Seminary Boy - Rated 
A well-written and very moving memoir. I was gripped from the start by the author's ability to 'hold me in' to his story, and by his excellent writing. A truly superb book and one that I would definitely recommend.
A departed age - thank God! - Rated 
I found this book engrossing and rather moving. Perhaps this was because I went through many of the same experiences at the same age at another junior seminary.
How did well-meaning people subject very young adolescents to such treatment!
Like John I was extremely devoted to what I believed was my "calling", but unlike him I was desperately unhappy, suffering terrible homesickness. This I "offered up" as part of the sacrifice to be made to become a priest.
Eventually I did end my seminary studies and like John became lukewarm about the Church.

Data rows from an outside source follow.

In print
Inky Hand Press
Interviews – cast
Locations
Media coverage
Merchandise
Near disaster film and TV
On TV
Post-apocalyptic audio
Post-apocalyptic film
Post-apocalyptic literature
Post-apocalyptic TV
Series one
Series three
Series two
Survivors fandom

After thirty years I resumed my studies for the priesthood in a rather different orientated church and am now practising as a (rather scarred) priest.
This is why I find his experiences such an true account of what so many youngsters were subjected to in their desire to serve God.
The only thing he does miss out on is the marvellous education, academically, that these institutions delivered to many who would never have made it to a grammar school.He benefited from that as have others who have ended up in quite exalted university positions.
Totally absorbing - Cornwell writes so well - Rated 
This was absolutely riveting and I enjoyed sharing these moments of John Cornwell's life. Although not experiencing the same schooling within the junior seminary, my own experience of being taught by nuns and Christian Brothers during roughly the same time period evoked a Catholic childhood which has left its indelible stain. Cornwell draws you into his seminary life and this in itself must have been a tremendous catharsis. One is left wondering about the characters that were a formative part of Cornwell's experience and what might have happened to them after leaving the seminary at short notice. A Catholic upbringing helps to understand some of the spiritual aspects of Catholicism, but even from a pure autobiographical point of view, Cornwell has probably inadvertantly left a useful documentary of East End life after the War, which provides a balance between the rigours of seminary life with the even grimmer details of Catholic working class family life.
A balanced account - Rated 
This is a beautifully evocative account of life in a small Catholic boarding school in the 1950s, set at the head of a lush, green valley in North Staffordshire in the UK. The author shows rather than tells us what it was like to live within the walls of this College whose intake was a mixture of lay boys and boys who. like Cornwell, intended to go on to study for the priesthood, and whose teachers were mainly priests who had themselves been pupils at the school, who, in turn, had been taught by priests who ... going back two centuries to the foundation of the school in penal times, by priests who had been trained at the English College in Douay, Flanders, founded by Cardinal Allen in 1568. The traditional spirituality of this place, with its extraordinary history of Catholic recusancy, was intense,inspiring and heroic, but also isolating in its interior privacy and moral anxiety, in a way that Cornwell brings out very vividly in his descriptions of his own lonely scruples and adolescent sexual anguish. There are many poignant and shrewd vignettes of well-meaning teachers who seemed to suffer and transmit the very moral anxiety that Cornwell himself suffered from. This is not simply an account of a time long past but, on the contrary, it shows in detail and from experience the deeply rooted attitudes that have cast a long shadow over the subsequent history and contemporary troubles of the Catholic Church.
Don't miss this beautifully written memoir - Rated 
John Cornwell's memoir combines a very particular childhood with an important piece of social history that mustn't be lost. You don't need to have had a catholic upbringing to be able to identify with many aspects of Cornwell's upbringing - painful, funny and often poignant. I defy anyone to be able to put it down without getting to the last page.